**Requirement 1:** In the forum thread on stripping silver by electrolysis, what voltage and amperage was the car battery that the first poster connected?
**Requirement 2:** Output the silver-stripping thread between "## solar_plasma (Mar" and "about 10 pieces/time).", inclusive.
**Requirement 3:** Pick up the forum thread on electrolytic silver stripping where it stops and continue it.

**Text segment:**
▶
# Electrolyticaly strip silver with high amperage



## borostmcbarna (Mar 25, 2014)

Hi folks.
I just red somewhere on the forum that the amperage doesen't mater just the voltage by stripping silver with electrolysis...Well i tried out and that is my result:
I first used a small charger with 12 volt and 1 amper with the result of very little silver coming of the plated flatware.After this i connected my anode and my cathode on a 12 volt and 40 amper car battery and watch the results... on the video!
So please stop telling me that smal phone chargers are enough to strip silver,do it like i did it and use your carr battery.Watch and enjoy!

https://www.youtube.com/watch?v=YyZ9a2wZtj0

https://www.youtube.com/watch?v=YyZ9a2wZtj0

thank you.


----------



## niteliteone (Mar 25, 2014)

Could you possible explain the complete set-up :?:


----------



## solar_plasma (Mar 25, 2014)

Looks interesting your 12V setup. What was the electrolyte and at what concentration?

I tried everything between 1-24V at 0.1-8A. Though the max ampere is also limited by areal of the electrodes, distance and conductivity. I got best results at under 2V at about 3 or more ampere depending on the electrodes surface in my small setup (up to about 10 pieces/time).
◀
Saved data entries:
▶
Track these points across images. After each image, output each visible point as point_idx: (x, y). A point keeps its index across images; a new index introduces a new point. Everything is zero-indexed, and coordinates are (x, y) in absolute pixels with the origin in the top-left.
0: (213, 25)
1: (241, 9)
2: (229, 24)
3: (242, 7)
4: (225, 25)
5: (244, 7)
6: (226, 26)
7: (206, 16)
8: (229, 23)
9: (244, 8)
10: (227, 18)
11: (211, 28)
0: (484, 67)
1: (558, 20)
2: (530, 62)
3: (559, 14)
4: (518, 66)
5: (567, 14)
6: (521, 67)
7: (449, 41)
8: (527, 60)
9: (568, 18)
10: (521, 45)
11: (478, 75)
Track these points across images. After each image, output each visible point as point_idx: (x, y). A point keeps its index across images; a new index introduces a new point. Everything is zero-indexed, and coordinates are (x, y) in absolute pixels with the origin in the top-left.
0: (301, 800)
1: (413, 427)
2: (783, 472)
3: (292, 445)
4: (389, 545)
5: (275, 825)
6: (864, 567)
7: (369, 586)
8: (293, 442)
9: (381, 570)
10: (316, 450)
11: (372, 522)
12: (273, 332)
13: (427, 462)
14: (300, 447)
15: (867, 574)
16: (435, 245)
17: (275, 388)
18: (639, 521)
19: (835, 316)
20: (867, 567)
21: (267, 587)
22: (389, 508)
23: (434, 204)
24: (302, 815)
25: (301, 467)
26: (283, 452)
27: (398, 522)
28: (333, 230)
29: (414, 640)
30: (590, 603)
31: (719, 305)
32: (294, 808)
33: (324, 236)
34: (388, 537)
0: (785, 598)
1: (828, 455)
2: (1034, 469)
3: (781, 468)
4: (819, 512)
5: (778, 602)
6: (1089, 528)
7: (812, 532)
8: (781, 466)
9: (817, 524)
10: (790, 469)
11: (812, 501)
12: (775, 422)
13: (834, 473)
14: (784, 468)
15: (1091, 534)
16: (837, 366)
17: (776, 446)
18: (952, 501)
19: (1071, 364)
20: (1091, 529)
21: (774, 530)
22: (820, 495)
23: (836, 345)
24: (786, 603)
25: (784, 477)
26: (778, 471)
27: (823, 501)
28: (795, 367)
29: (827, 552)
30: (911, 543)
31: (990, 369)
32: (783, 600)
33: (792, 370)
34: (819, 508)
◀
**Final answer 1:** 12 volts and 40 amperes.

**Final answer 2:**
## solar_plasma (Mar 25, 2014)

Looks interesting your 12V setup. What was the electrolyte and at what concentration?

I tried everything between 1-24V at 0.1-8A. Though the max ampere is also limited by areal of the electrodes, distance and conductivity. I got best results at under 2V at about 3 or more ampere depending on the electrodes surface in my small setup (up to about 10 pieces/time).

**Final answer 3:**
You have an overvoltage with gasproduction, which results in swimming silver clumps. This and the speed of reaction are interesting. If the stripping could be much faster than the polution of the electrolyte by metals above copper, this might be a nice work around for the biggest problem. I do not dare to hope, but wonders never cease.

Beware of the fine fog. Use a strong led light and you will see it. This aerosol is nothing you want to inhale.


----------



## goldsilverpro (Mar 25, 2014)

What solution are you using? What chemical(s) and what strength(s)? Enjoy what? Your video is worthless without that information.


----------



## g_axelsson (Mar 26, 2014)

No fuses? I would not like to short circuit the electrodes in the electrolyte. It could go really bad in no time.

The car battery is not 40 ampere, it is 40 Ampere hours! It can deliver hundreds of ampere if short circuited.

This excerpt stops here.